Case Study: UN-OCHA – Humanitarian Data Exchange

The UN Office for the Coordination of Humanitarian Affairs (UN-OCHA) is responsible for bringing together humanitarian actors to ensure a coherent response to emergencies, such as earthquakes and disease outbreaks.

OCHA came to ScraperWiki while setting up the Humanitarian Data Exchange (HDX). The project is increasing data sharing across a wide range of governmental and non-governmental organisations, charities and commercial providers.

ScraperWiki initially collected the underlying baseline data. We automated compilation of detailed country indicators like child mortality, infrastructure, and healthcare, from 20 different websites including the World Bank and UNICEF.

ScraperWiki is now responsible for the worldwide technical management of the project. We ensure the distributed development team is effective, and continues to be driven by user needs. We promote use of good metrics to measure project progress.

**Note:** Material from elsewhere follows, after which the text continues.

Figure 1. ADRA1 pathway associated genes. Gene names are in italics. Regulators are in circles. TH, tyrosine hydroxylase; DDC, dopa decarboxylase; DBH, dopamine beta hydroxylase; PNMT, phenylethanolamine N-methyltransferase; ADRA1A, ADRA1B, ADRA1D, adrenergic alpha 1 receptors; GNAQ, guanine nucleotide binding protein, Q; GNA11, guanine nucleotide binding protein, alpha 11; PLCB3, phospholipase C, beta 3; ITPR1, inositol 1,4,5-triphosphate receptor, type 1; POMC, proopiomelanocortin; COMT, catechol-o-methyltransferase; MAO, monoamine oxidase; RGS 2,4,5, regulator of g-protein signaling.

HDX is based on CKAN, a data management system that makes data accessible and which provides tools to streamline publishing, sharing, finding and using data. ScraperWiki and its staff have extensive experience of building and using such systems since the open data movement started in 2003.

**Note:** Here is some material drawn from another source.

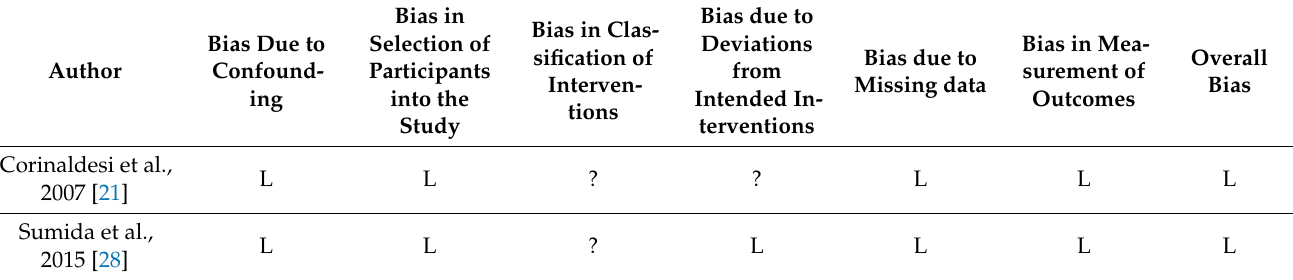
Table 3. Risk of Bias of included non-randomized clinical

HDX is growing in usage, particularly during crises such as the Ebola epidemic and Nepal Earthquakes.

Our project required the aggregation of data from a host of websites to provide background data to support the work of the humanitarian community.

ScraperWiki was clearly the right company for the job, and worked well remotely with our teams in Geneva and New York.

HDX Ebola page



Case Study: OECD – Services Trade Restrictiveness Index Discovery (STRI)

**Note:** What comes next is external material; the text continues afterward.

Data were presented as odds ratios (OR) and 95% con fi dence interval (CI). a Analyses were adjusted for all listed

The Organisation for Economic Co-operation and Development (OECD) aims to stimulate economic progress and world trade.

In the last few months ScraperWiki has been begun providing some services to the OECD. It has carried out “Discovery” work with the OECD’s Services Trade Restrictiveness Index (STRI) team. Discovery is a process in the Agile framework for establishing a project’s scope based on a short piece of work involving the customer and appropriate specialists. This Discovery was aimed at examining the process used to construct the STRI and identify how that process might be improved or automated.

The STRI for a country is constructed by assessing its legislation against a set of questions with either simple yes/no answers or, less frequently, a numerical answer such as a period of years. The answers to these questions are stored in an MS Access database along with a reference to the source of the answer ideally a URL to the specific piece of legislation.

In our Discovery with the STRI team we identified three areas in which we saw scope for process improvement:

  • re-structuring the MS Access database to cleanly separate URLs to legislation from commentary and human readable references;
  • Automated checking of URLs and download of content from URLs with alerting when URLs became unavailable;
  • A “uniform” search system which would give access to the content downloaded and provide automated searching on keyword or phrase lists;

This project demonstrated our ability to work remotely with the OECD team to a defined timescale, and produce tangible artifacts beyond reporting.

Leading on from this Discovery phase we have proposed a project of three components to automate the construction of the STRI.